Sorry if this has already been addressed, but I can't let this one go.
"In the early 1990s, an average of 4 million people got chickenpox, 10,500 to 13,000 were hospitalized (range, 8,000 to 18,000), and 100 to 150 died each year. Most of the severe complications and deaths from chickenpox occurred in people who were previously healthy. [NB: NOT those with "compromised immunity."] Each year, more than 3.5 million cases of varicella, 9,000 hospitalizations, and 100 deaths are prevented by varicella vaccination in the United States."
--That's from the CDC:
http://www.cdc.gov/chickenpox/surveillance.htmlOh, wait--is the CDC part of the worldwide conspiracy to force you to act like an adult member of society, rather than like an only child?
________________________________________________________________________
Here's why I think John Q. Public feels it's okay to weigh in with uneducated opinions on some sciences, but not all:
A lot of people never took physics (or advanced math), not even in high school; but they've seen pictures of physics equations (e.g.
https://s-media-cache-ak0.pinimg.com/originals/b4/df/c8/b4dfc89b60e3858c6387228d0d2b39c0.jpg), and they know that it's beyond them. So they hold off on that, or at least restrict themselves to philosophical (rather than scientific) objections to things like big bang theory.
[Similarly, people don't have much to say about chemistry: many took it in high school, but not too many in college--and, again, people can see that it's beyond their ken:
http://www.aanda.org/articles/aa/full_html/2009/39/aa12269-09/img172.png]
But biology, on the other hand? Well, shoot, almost everybody took it in high school, and lots took it in college (and some even got high grades). They've seen plants and animals all their lives, and even looked through microscopes; so regardless of the *actual* complexity of the topics, they feel entitled to "contrarian" positions on things like evolution, and the safety/efficacy of vaccines (especially because almost everyone's had experience with those ow-y shots).

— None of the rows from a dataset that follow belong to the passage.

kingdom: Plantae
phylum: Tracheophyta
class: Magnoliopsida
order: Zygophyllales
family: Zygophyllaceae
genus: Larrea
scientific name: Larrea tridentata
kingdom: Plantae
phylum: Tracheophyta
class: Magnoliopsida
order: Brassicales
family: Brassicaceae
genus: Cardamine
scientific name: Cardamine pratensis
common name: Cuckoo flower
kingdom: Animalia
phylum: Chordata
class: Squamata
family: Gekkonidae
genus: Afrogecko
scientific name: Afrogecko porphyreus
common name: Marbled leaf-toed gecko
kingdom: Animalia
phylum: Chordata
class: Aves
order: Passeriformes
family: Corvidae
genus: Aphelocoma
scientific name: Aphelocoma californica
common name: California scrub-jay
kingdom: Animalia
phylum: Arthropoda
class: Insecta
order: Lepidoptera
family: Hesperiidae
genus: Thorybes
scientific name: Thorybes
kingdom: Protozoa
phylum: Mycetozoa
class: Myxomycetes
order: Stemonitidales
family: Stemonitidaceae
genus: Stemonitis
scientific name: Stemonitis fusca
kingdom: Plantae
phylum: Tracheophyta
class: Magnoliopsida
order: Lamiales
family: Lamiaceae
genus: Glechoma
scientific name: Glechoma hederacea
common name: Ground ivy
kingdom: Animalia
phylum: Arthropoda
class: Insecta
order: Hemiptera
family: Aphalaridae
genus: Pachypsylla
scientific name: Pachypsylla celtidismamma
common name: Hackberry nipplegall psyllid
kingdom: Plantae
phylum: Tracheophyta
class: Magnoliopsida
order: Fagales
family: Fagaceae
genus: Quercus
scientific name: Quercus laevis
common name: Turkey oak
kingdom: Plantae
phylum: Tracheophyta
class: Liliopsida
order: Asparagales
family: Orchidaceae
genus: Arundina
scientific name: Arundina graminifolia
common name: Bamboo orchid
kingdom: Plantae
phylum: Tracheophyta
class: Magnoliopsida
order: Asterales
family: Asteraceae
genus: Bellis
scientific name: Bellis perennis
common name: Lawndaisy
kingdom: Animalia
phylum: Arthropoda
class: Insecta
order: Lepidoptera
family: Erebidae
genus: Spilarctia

Hint for those uneducated in the requisite fields: your opinions of Schroedinger's Equation (physics) and evolutionary theory (biology) do NOT merit respect, and neither do your opinions about vaccinations. Instead of scouring the Internet, looking for the occasional scientist who thinks vaccinations are a negative, how about taking a few minutes to find abstracts of actual research papers, and seeing what they have to say?
One more time! wrote:
looking for the occasional scientist who thinks vaccinations are a negative
It takes bravery to be that occasional scientist, as you risk the powers that be determining that you having committed "suicide," by a gunshot to the chest, after a local fisherman pulls your body from the river.